The map tells the story. Ten points along the Dnieper River, from the Black Sea to the Belarusian border. Kherson. Kakhovka. Zaporizhzhia. Sobornyi. Dnipropetrovsk. Kremenchuk. Cherkasy. Kaniv. Kiev. Chernobyl. If Russia controls those river crossings, the Dnieper becomes a wall. And everything east of that wall is cut off.
That is the near-term objective. Not the conquest of all Ukraine. Not the occupation of every city. The river. Control the crossings, control the flow of supplies, control the movement of troops. The Ukrainian army, if it remains east of the Dnieper when those crossings fall, will be trapped. No reinforcements. No resupply. No retreat. Surrender or die.
The Russians learned this lesson the hard way, from the Germans. When the Nazis tried to hold Kiev in 1941, the Soviet Army was encircled and destroyed. Hundreds of thousands captured. The rest annihilated. It is not a lesson they have forgotten.

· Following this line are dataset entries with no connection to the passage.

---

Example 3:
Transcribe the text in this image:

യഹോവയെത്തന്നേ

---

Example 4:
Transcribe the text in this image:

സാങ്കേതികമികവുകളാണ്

Look at the progress. One week into the operation, Chernobyl is secured in the north. Kiev is surrounded. In the south, the mouth of the Dnieper around Odessa is under Russian control. Kherson and Kakhovka are taken. Zaporizhzhia is likely to fall within days.
Kakhovka is the location of the Zaporizhzhya Nuclear Power Plant, the largest in Europe. The breathless media reports screaming that the Russians were attacking the plant, putting reactors in jeopardy, creating a new Chernobyl—all hype. The video shows an admin building on fire, not a reactor. The Russians are not stupid. They know what hitting a reactor means. They are taking precautions.
If Russia succeeds in securing the Dnieper as its western wall, it will control the Russian-speaking Ukrainians in the east. That has always been the goal. Not the conquest of the west, not the occupation of Lviv, not a war with NATO. The east. The Donbas. The land where people speak Russian and remember the Soviet Union and do not want to be part of NATO.
The Ukrainian government insists Russia is bogged down. They point to stalled columns, lost equipment, tough resistance. Maybe. But consider this: in one week, Russia has secured territory inside Ukraine equivalent to the size of the United Kingdom. That is not the mark of a stalled offensive. That is the mark of an army moving faster than anyone thought possible.
The river is the key. Watch the crossings. If they fall, the war in the east is over.